Cambridge Dictionary chooses ‘hallucinate’ as word of the year for 2023

New Delhi: The Cambridge Dictionary team has chosen hallucinate as its word of the year 2023, thanks to its new shade of meaning in the context of Artificial Intelligence.

The team ‘recognised that the new meaning gets to the heart of why people are talking about AI.’

Up until now, hallucinate has been about ‘to see, hear, feel or smell something’ that does not exist usually from a health condition or because of the effect of a drug.

Emergence of generative AI tools such as ChatGPT and Bard this year and they hype surrounding it has given an additional meaning to the word.

The Cambridge Dictionary this year has updated the word’s meaning to explain that ‘when an artificial intelligence hallucinates, it produces false information.’

As the artificial intelligence is at its nascent years of development, generative AI tools often dish out falsehoods bordering on nonsensical, hallucinating people.

Generative AI provides results based on information already available to it; popular AI tools like ChatGPT and Bard recreate human thought and linguistic expression using millions of existing sources.

Wendalyn Nichols, Cambridge Dictionary’s Publishing Manager, said ‘At their best, large language models can only be as reliable as their training data.’

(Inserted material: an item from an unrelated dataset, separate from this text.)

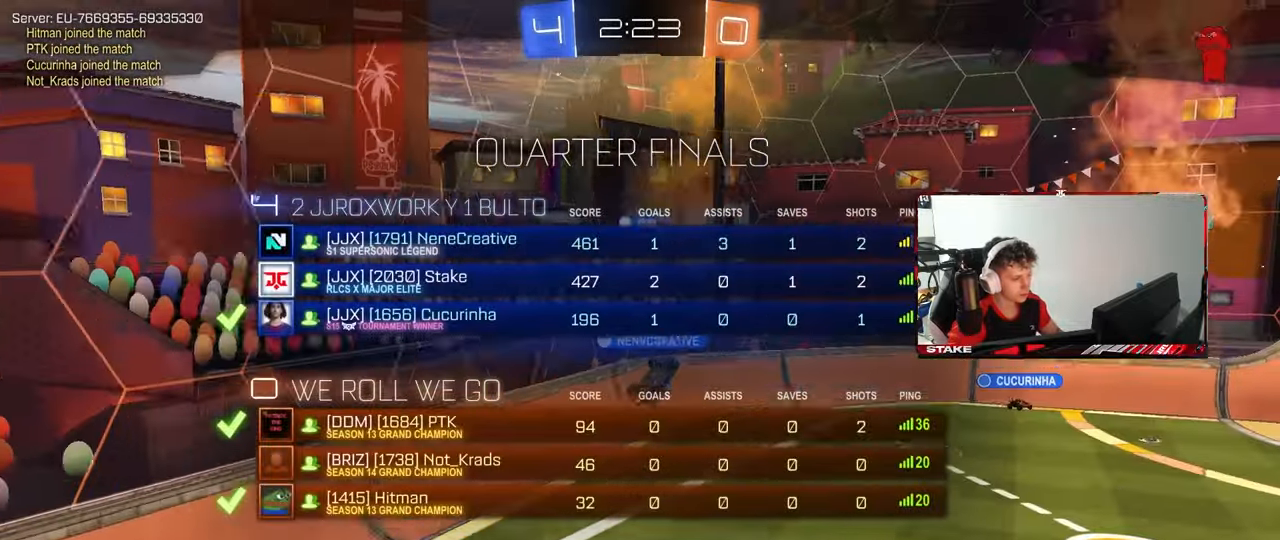
{"keys": [], "mouse": [], "mouse_move": "down-left", "events": [[500, "tab", "up"]]}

‘AIs are fantastic at churning through huge amounts of data to extract specific information and consolidate it. But the more original you ask them to be, the likelier they are to go astray’ she was quoted as saying.

The Cambridge Dictionary team every year since 2015 has been publishing popular word of the year.

The selection is made based on popularity of the word and the cultural importance associated with it.

Announcing its decision on Wednesday, the team said: ‘The Cambridge Dictionary team chose hallucinate as its Word of the Year 2023 as it recognised that the new meaning gets to the heart of why people are talking about AI.’